Reproduce the rows below with "processed" substituted for "developed" and every other detail left unchanged, omitting the pictures from your answer.

--

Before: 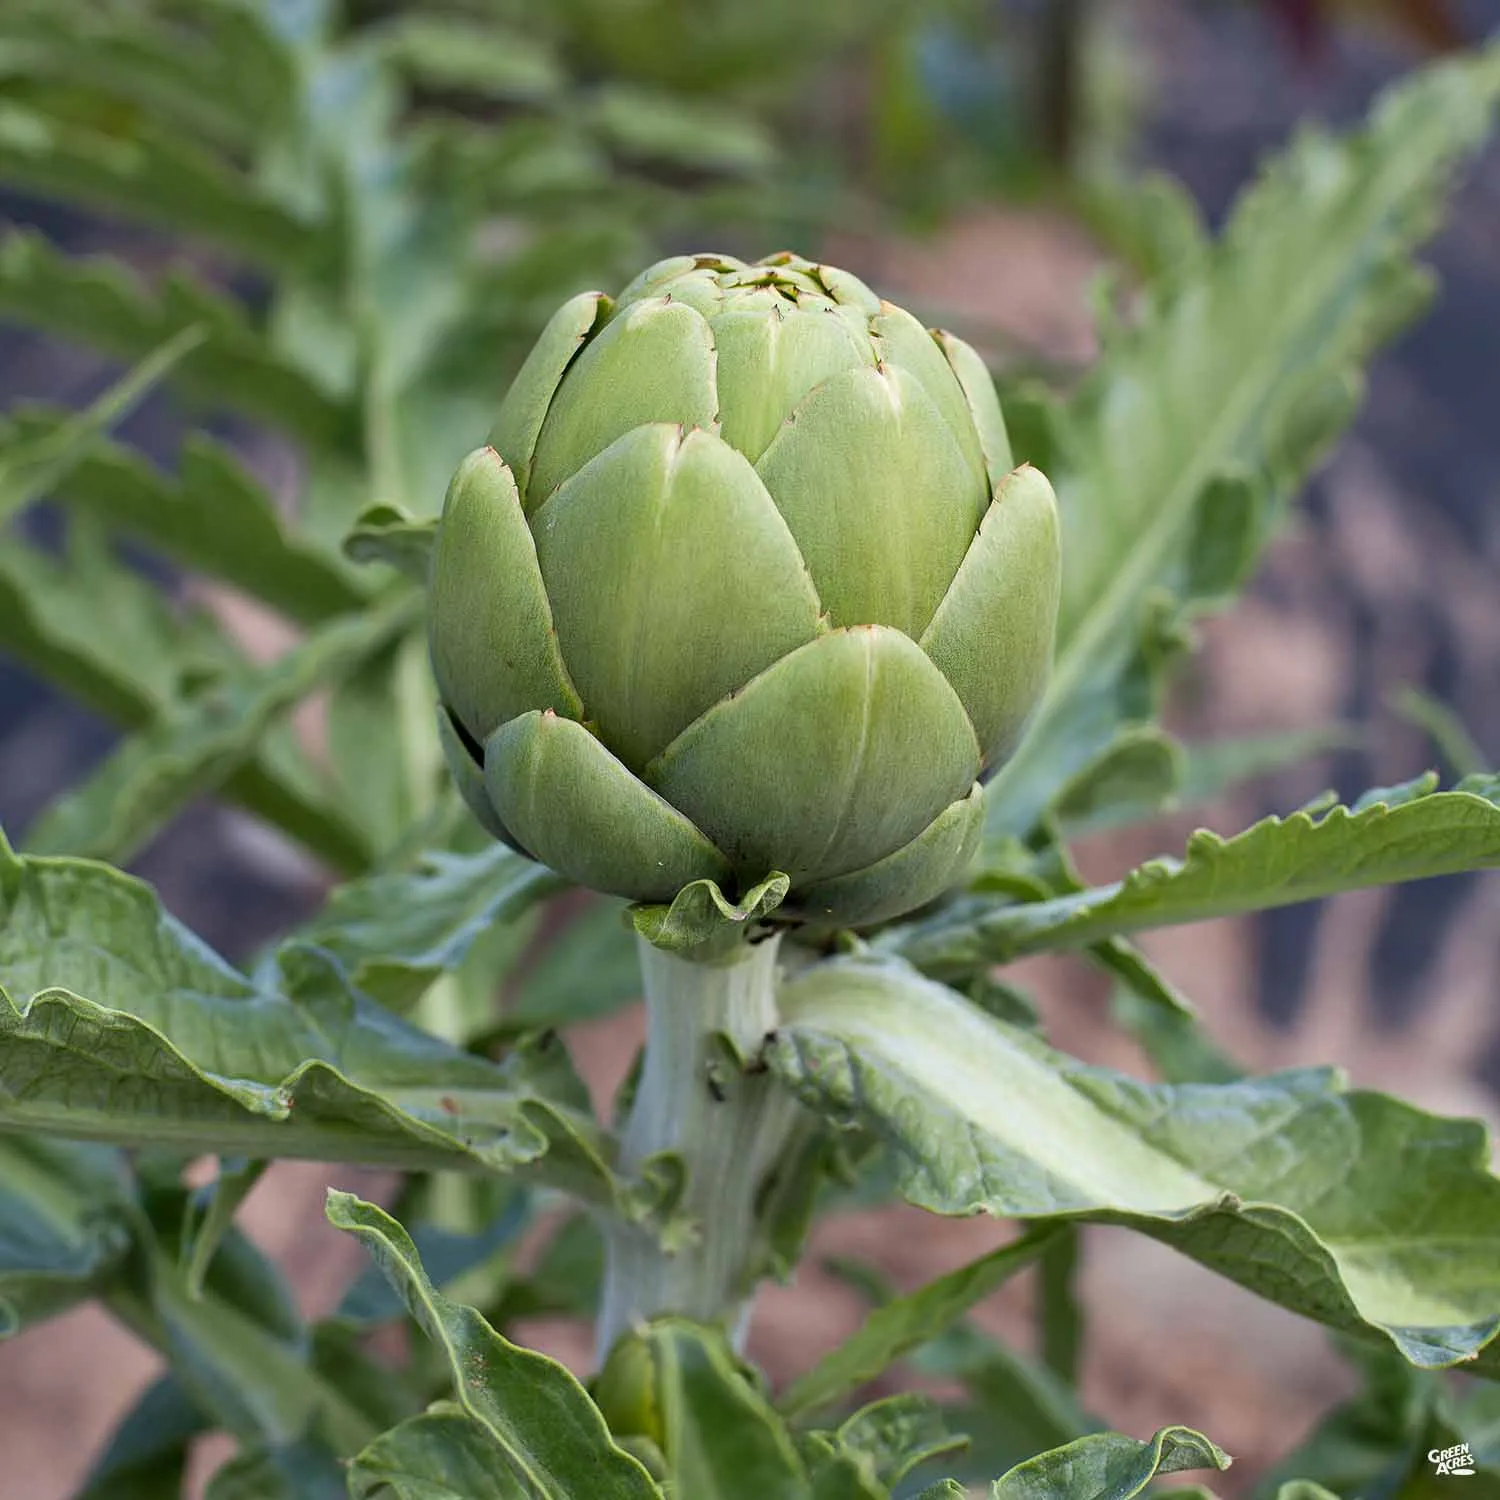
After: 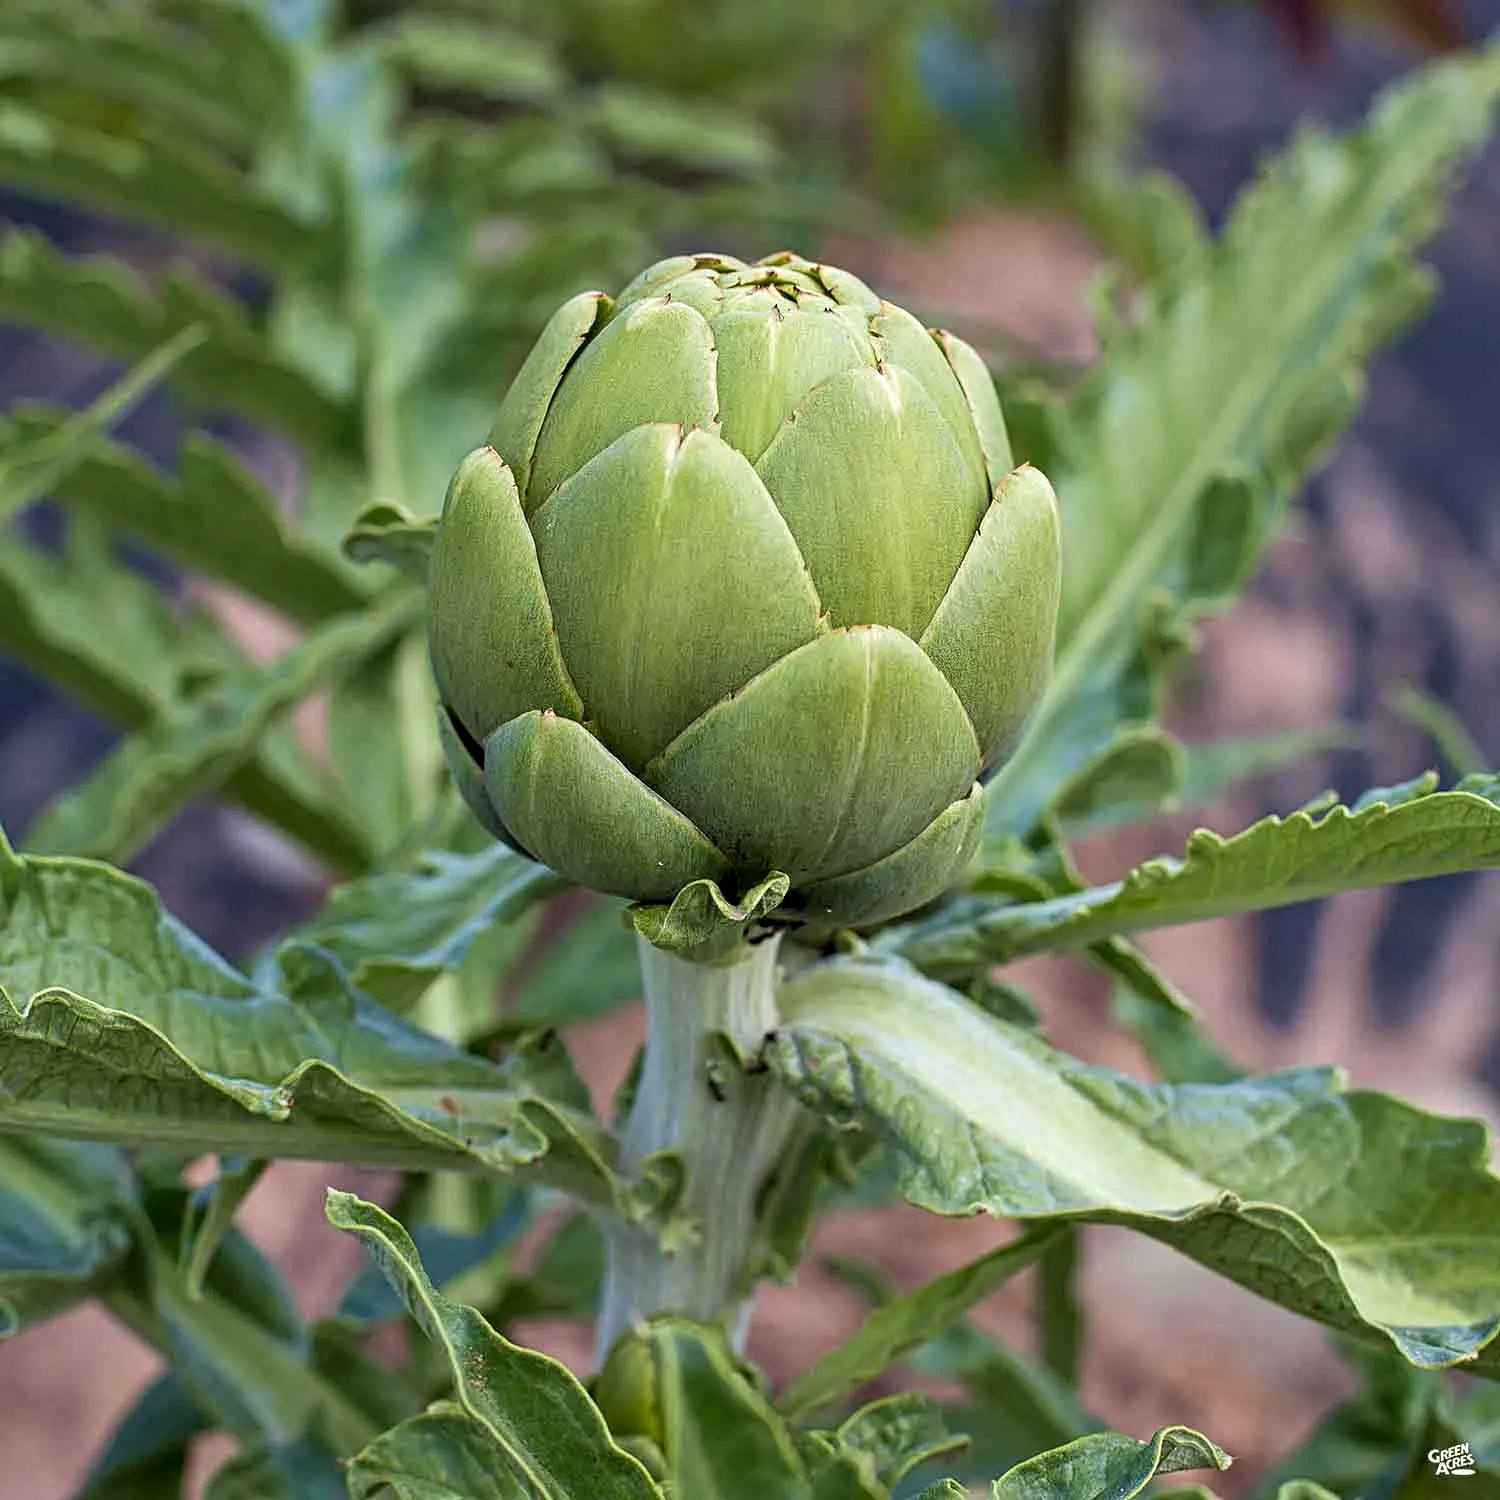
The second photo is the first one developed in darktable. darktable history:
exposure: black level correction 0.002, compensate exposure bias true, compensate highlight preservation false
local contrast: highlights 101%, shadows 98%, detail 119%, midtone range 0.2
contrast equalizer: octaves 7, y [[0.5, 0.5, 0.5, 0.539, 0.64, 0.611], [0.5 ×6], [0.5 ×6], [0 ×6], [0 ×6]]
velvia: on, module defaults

--

• [Reply]
Before: 
After: 
The second photo is the first one processed in darktable. darktable history:
exposure: black level correction 0.002, compensate exposure bias true, compensate highlight preservation false
local contrast: highlights 101%, shadows 98%, detail 119%, midtone range 0.2
contrast equalizer: octaves 7, y [[0.5, 0.5, 0.5, 0.539, 0.64, 0.611], [0.5 ×6], [0.5 ×6], [0 ×6], [0 ×6]]
velvia: on, module defaults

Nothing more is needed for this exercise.